Re: digital photos (Charles Tuttle?)
- Subject: Re: digital photos (Charles Tuttle?)
- From: Bill Nash firstname.lastname@example.org
- Date: Mon, 17 Feb 2003 10:38:55 -0500
At 10:24 AM 02/16/2003, email@example.com wrote:
Greetings to all you digital photo experts,
I have just taken several photos of longipes 'Katsuragawa Beni', and
while observing the photos, I have noticed:
**when the photo is shown at 50% size, the veins are red all the way out
to the end of the leaves and the base of the leaf is very red;
** at 75% size, the red is more concentrated in the veins, less scattered
and heavy in the base of the leaf; and
** at 100% photo size, the red is visible up 1/3 of the way into the base
of the leaf, but not visible in the veins the rest of the way to the leaf
The 100% size is similar to when the necked eye observes the plant. Now
does this means that the red is there, but becomes observable only when
the pixels become more concentrated at 50%, making the red show up
better? Better take Jim Wilkins' class at Hosta College - 3 weeks away!.

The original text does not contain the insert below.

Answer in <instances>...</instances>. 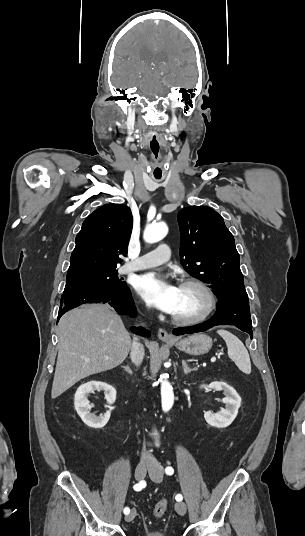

Would welcome explanations??? Kevin and Jim?
in snowy (similar to everyone else) Columbus OH
>>---- hi'Charles ----->> Please be advised?..this is just my
unbiased-opinion; and of course I am NO-EXPERT on this. TODAY I SHALL BE
KEVIN & JIM <whoever they are> *laughter?*
Further to what Altara already wrote you, I would like to respond directly
on your question: as to whether or not photographs are lying on their
coloring, (an "optical illusion!..or NOT?" as Altara put it?); and for the
sake of discussion alone?
LET'S LOOK AT THIS FROM A DIFFERENT PERSPECTIVE; that is to say, blowing up
a photo'graph into a larger-size? We know that, a new larger-sized digital
pixels DIGI-PIX: become more and more pixilated (more distorted and out of
focus?) with each size increase which we do -- right?
I am going to take the position THAT I HONESTLY BELIEVE:
-- If you see the red-coloring moving into the leaf-veining; and this
extends to the very tips of leaves (as was the case in your 50%
photo-example?) THEN THIS IS "A MORE TRUE IMAGE" than the 75% and 100%
blow-ups you are comparing to? Suggesting to me, that the red-color is
definitely present, in the gene-pool factors of Katsuragawa?
<subnote> I would also like to suggest, that the red-coloring of this
cultivar: is present in leaf-cell-tissue likewise, having studied many
digitals via computer. And most particularly, in those
digital-image-samples, which you have shown me?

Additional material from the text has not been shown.